## Problema 1:
Según el fragmento sobre el prestigio de la desgracia, ¿qué pesa más en la balanza del arte universal?
## Problema 2:
Prosiga el fragmento sobre el prestigio de la desgracia a partir de su última oración.

El prestigio de la desgracia

En la balanza del arte universal pesa más el prestigio de la elegía que el de el himno. Lo negro pinta más que lo blanco. Las lágrimas siempre han estado mejor consideradas que la sonrisa. Lo que gusta a la población lectora universal es justo todo aquello de lo que suele apartarse en la vida diaria, si no sufre ningún trastorno de la personalidad. A la gente la cachondizan los estereotipos fúnebres, las solemnidades góticas, los arquetipos suicidas, las biografías desesperadas: todo aquello, insisto, de lo que un individuo sano debería alejarse en su existencia.

Tengo la impresión de que la desgracia es tan prestigiosa debido, sobre todo, a una confusión de naturaleza gravitatoria. Se suele creer que lo trágico posee una masa superior, un mayor peso específico que todo aquello que no es trágico. Se suele pensar que en los meandros del desconsuelo y la tristeza existe una profundidad que nos enseña algún secreto superior acerca de la vida humana. Pero la verdad es que la pesantez no pesa más que la levedad, sino todo lo contrario.

Si hay algo misterioso, si hay algo sorprendente es la alegría, por el simple hecho de que existen muchos más motivos históricos y personales para sentirse desdichado que para sentirse satisfecho en el mundo.

## Filas:
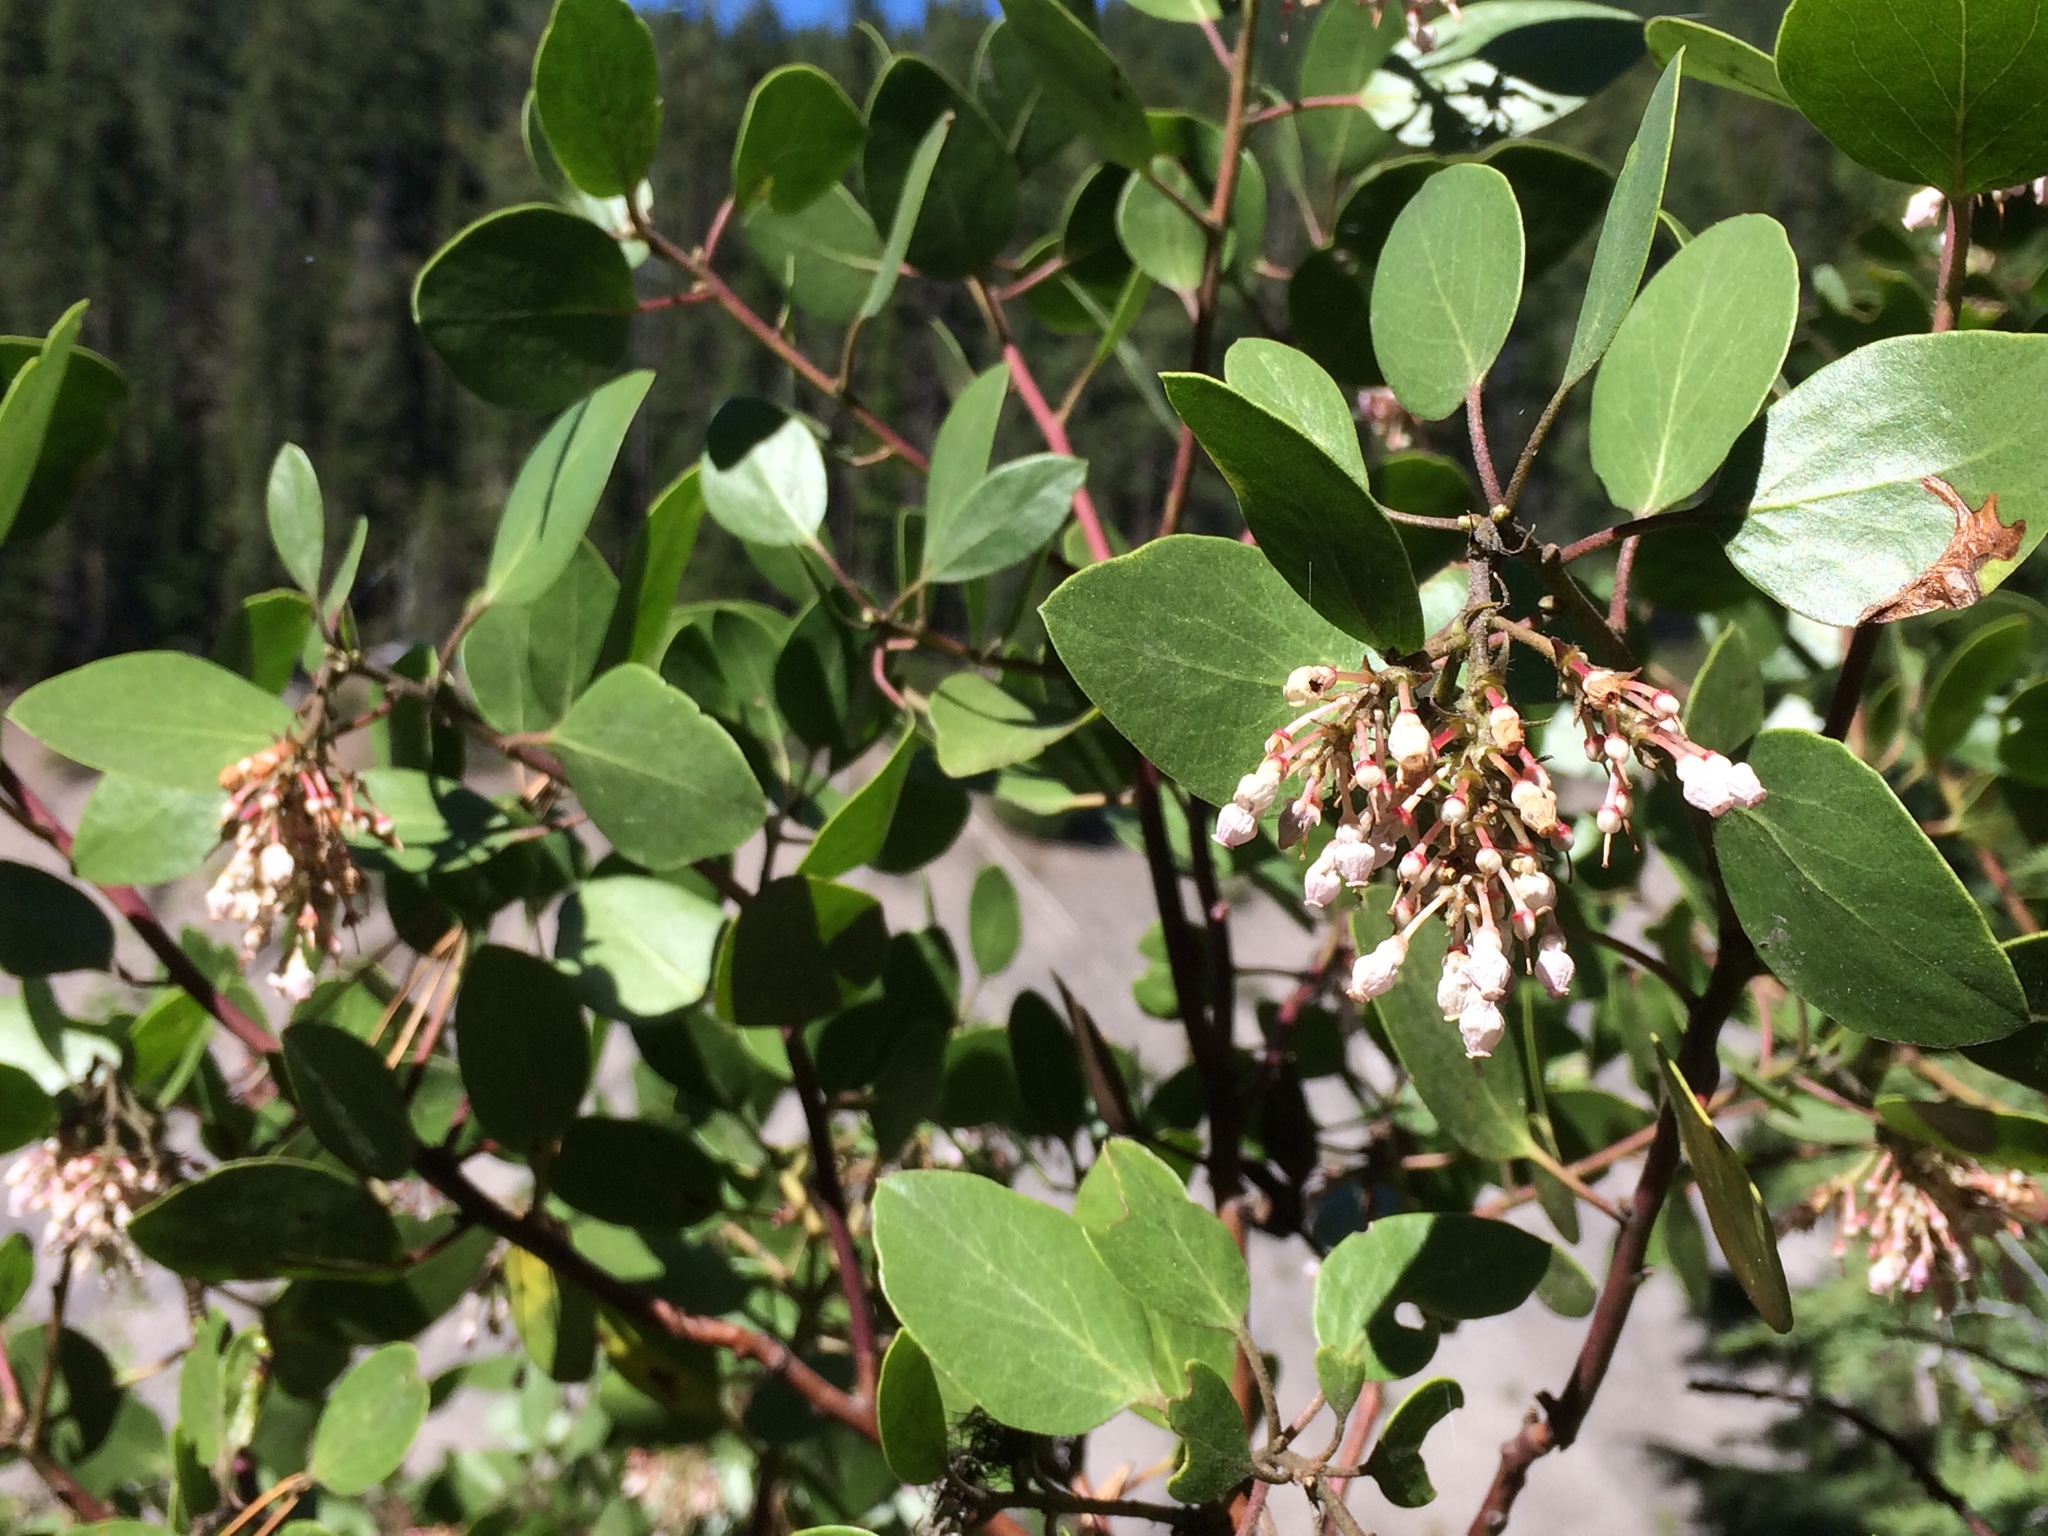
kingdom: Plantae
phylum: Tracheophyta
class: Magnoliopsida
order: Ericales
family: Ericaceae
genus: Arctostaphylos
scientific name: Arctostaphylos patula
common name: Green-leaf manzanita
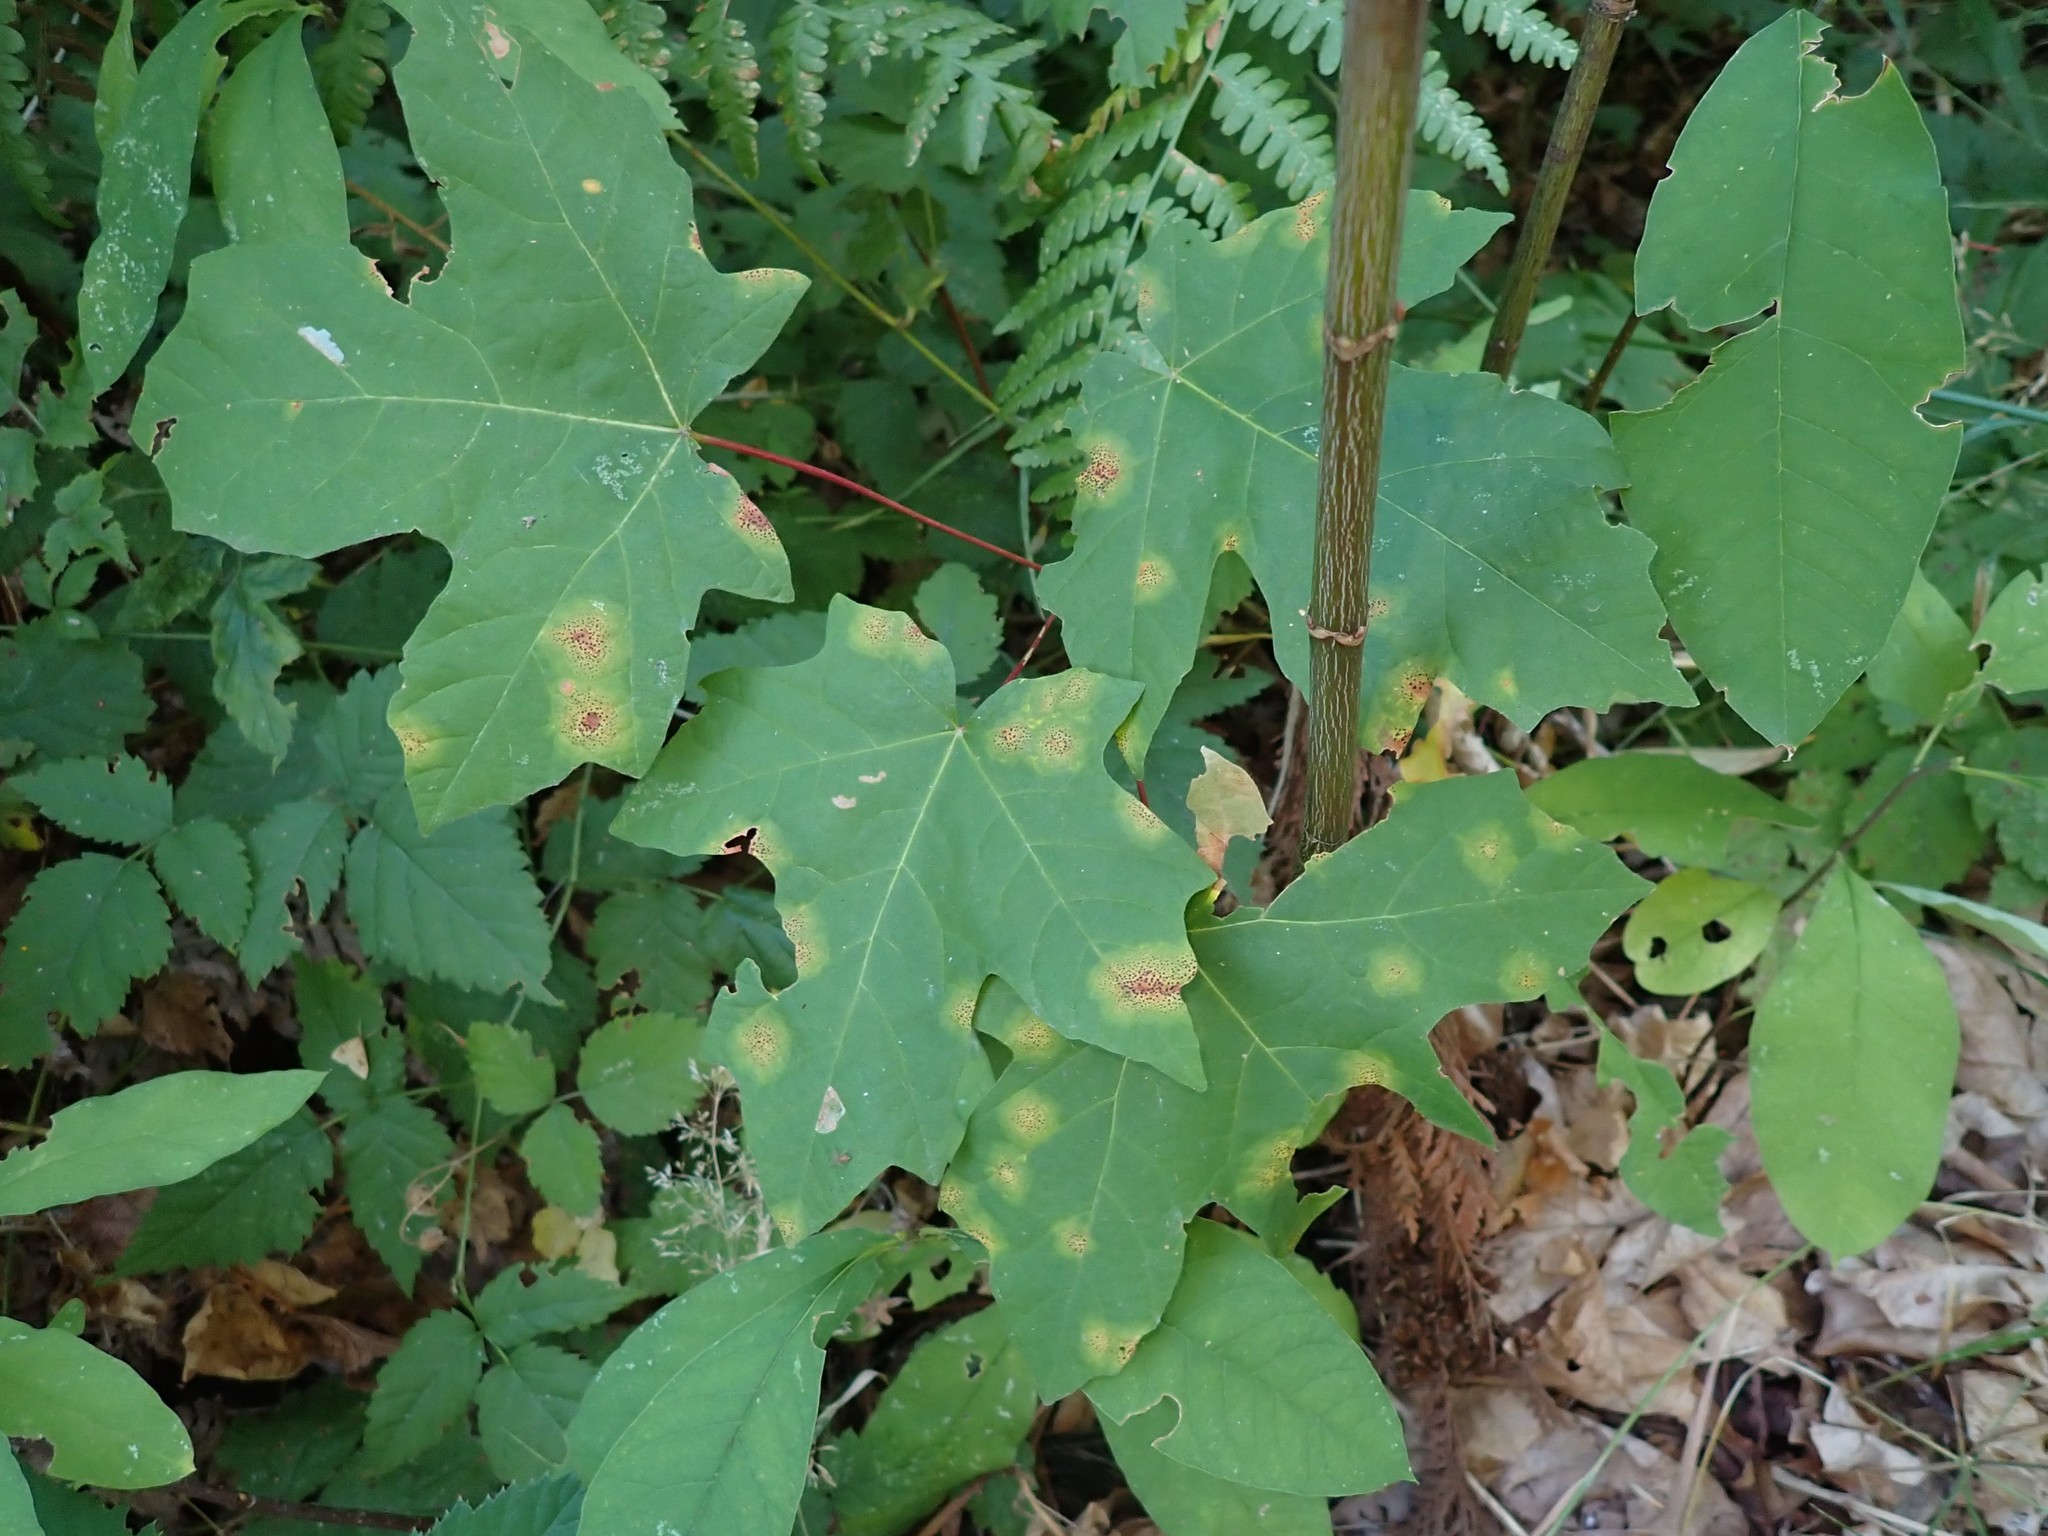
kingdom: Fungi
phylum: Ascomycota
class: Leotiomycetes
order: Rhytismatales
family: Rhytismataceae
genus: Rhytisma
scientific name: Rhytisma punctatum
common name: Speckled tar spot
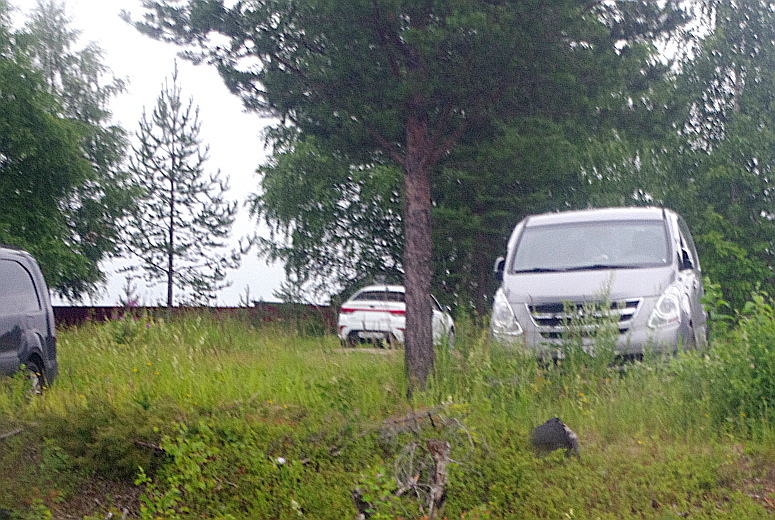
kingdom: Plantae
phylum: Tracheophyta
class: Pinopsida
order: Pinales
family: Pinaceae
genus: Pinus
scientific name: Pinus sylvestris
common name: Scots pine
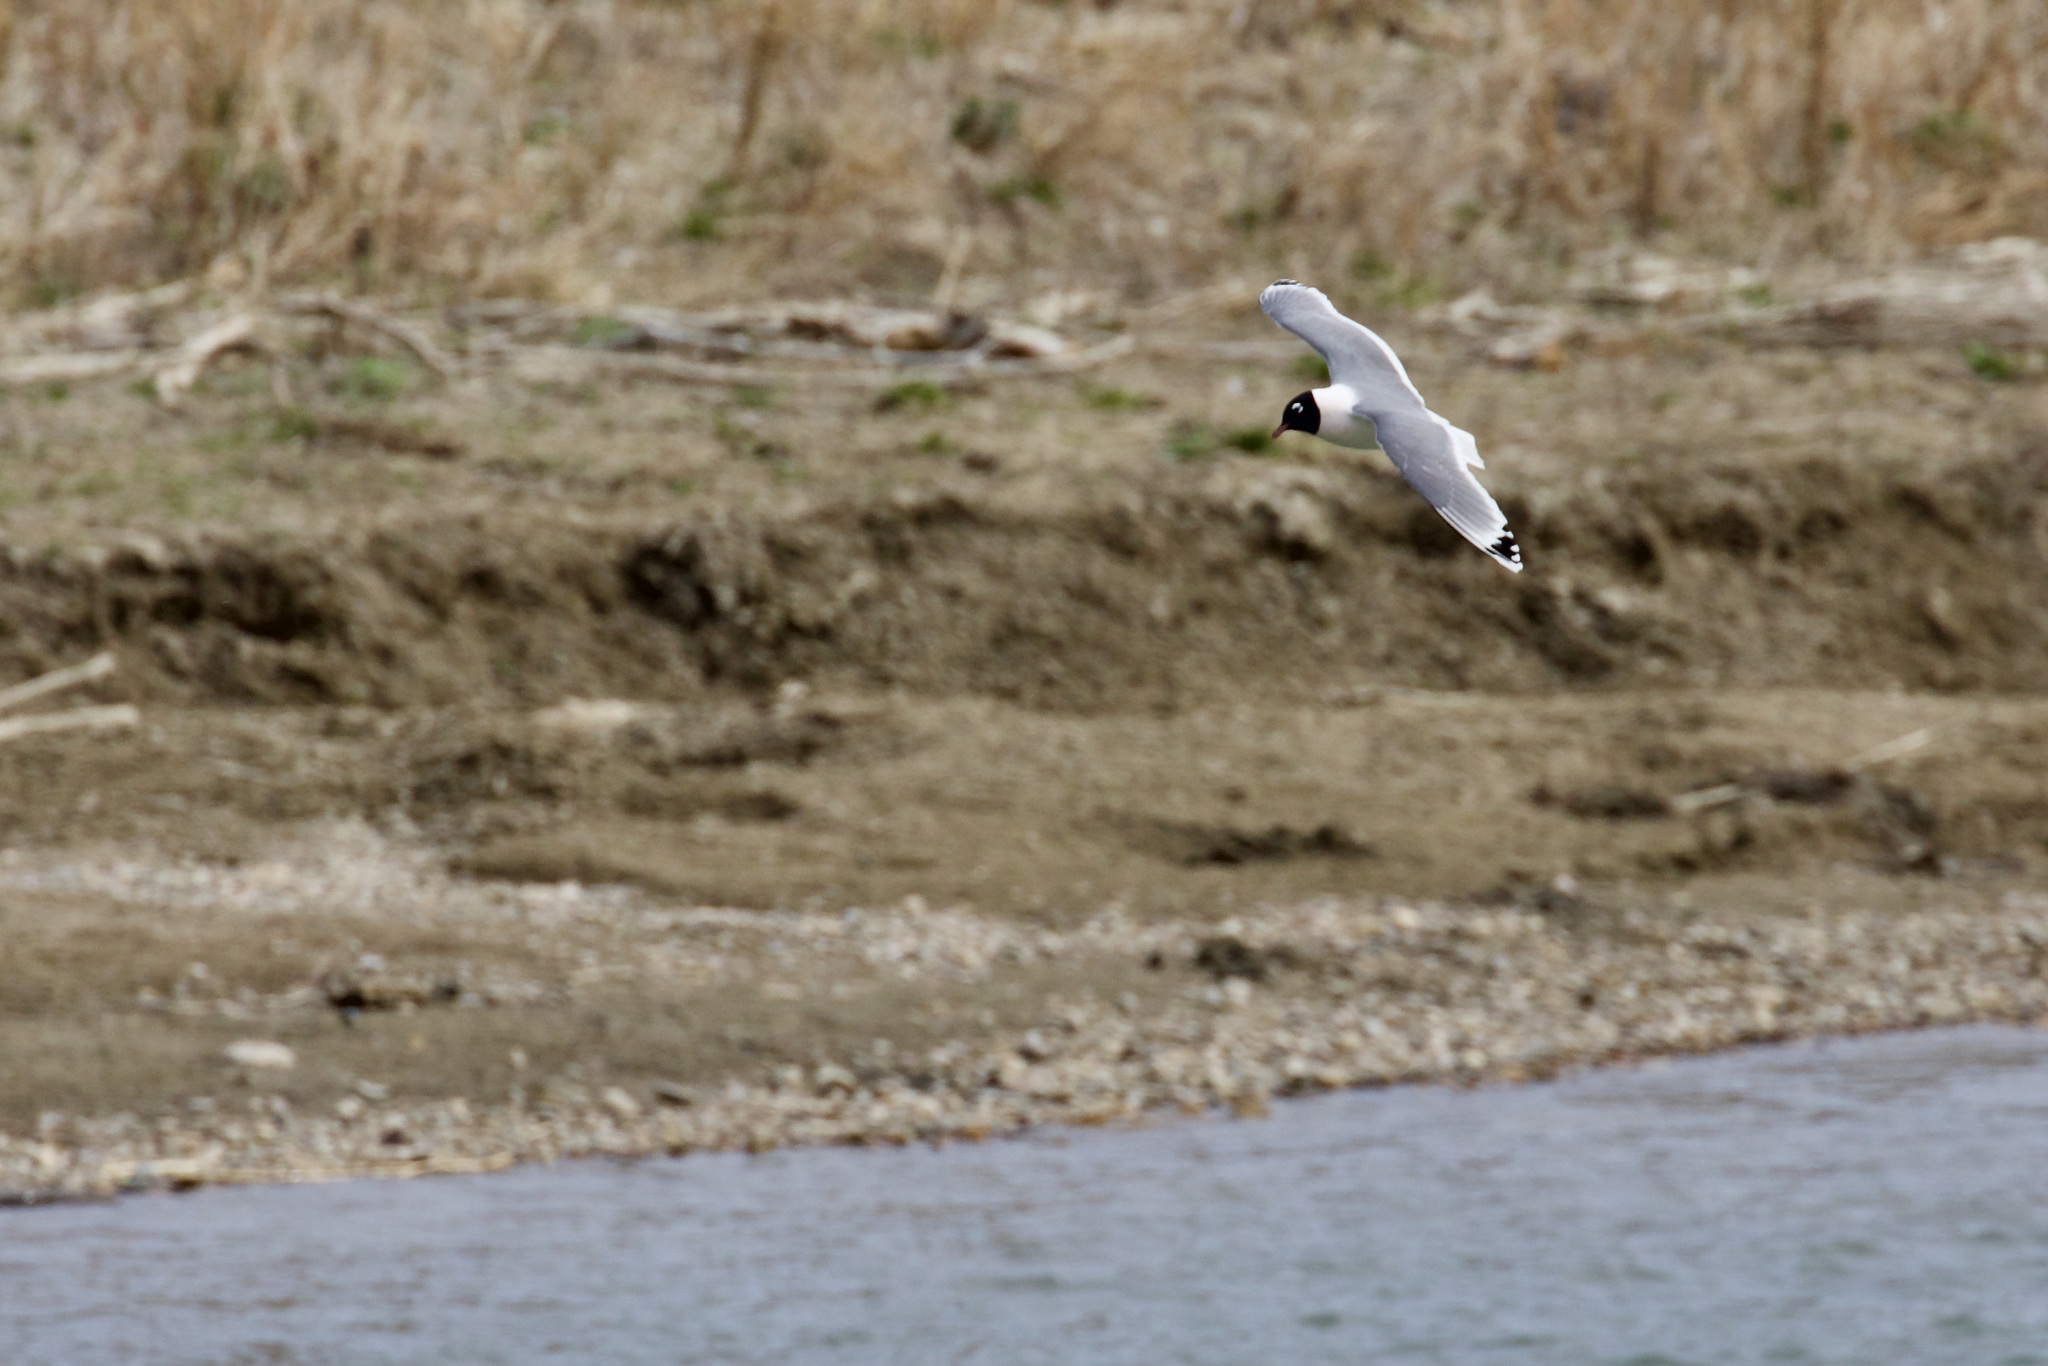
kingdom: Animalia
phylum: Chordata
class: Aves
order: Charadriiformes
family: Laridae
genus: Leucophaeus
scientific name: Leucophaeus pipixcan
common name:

## Respuesta escrita 1:
El prestigio de la elegía pesa más que el del himno.

## Respuesta escrita 2:
Es cierto que el hecho de asistir a la desgracia por persona interpuesta, protegidos desde la impunidad de nuestra condición espectadora, posee efectos terapéuticos. La circunstancia de que sean otros los que sufran en sus vidas respectivas ­-los que se peguen el tiro, los que padezcan dipsomanía, los que no lleguen a fin de mes con sus folletines por entregas- constituye un alivio, obra una catarsis evidente que nos libra por instantes de tener que sufrir nosotros. Pero ese consuelo de tontos (que nunca supone una tontería, porque consuela de verdad) no debe nublar nuestra mirada.

Lo incomprensible, bien mirado, es el cantor de la realidad. Más que un ejercicio de inteligencia, de perspicacia, de sutileza, el cántico requiere una voluntad de ceguera. Para observar el mundo con ojos bondadosos es preciso taparse esos ojos con respecto a casi todo lo que se observa, de lo contrario se ve lo evidente, lo explícito; es decir, la tragedia del mundo. En más de un sentido, los escritores elegíacos son naturalistas, pertenezcan al movimiento literario al que pertenezcan. En más de un sentido, los escritores trágicos son escritores de costumbres, mientras que los hímnicos cultivan una extraña variedad de la literatura fantástica. Los felices, por más que existan, siempre forman parte de un relato de ciencia ficción.

Los prestigios resultan difíciles de explicar, como cualquier género de éxito, pero creo que la superstición lectora debería conceder los galones del almirantazgo a los rarísimos: a esos artistas que celebran la naturaleza, contra las lecciones de la naturaleza misma.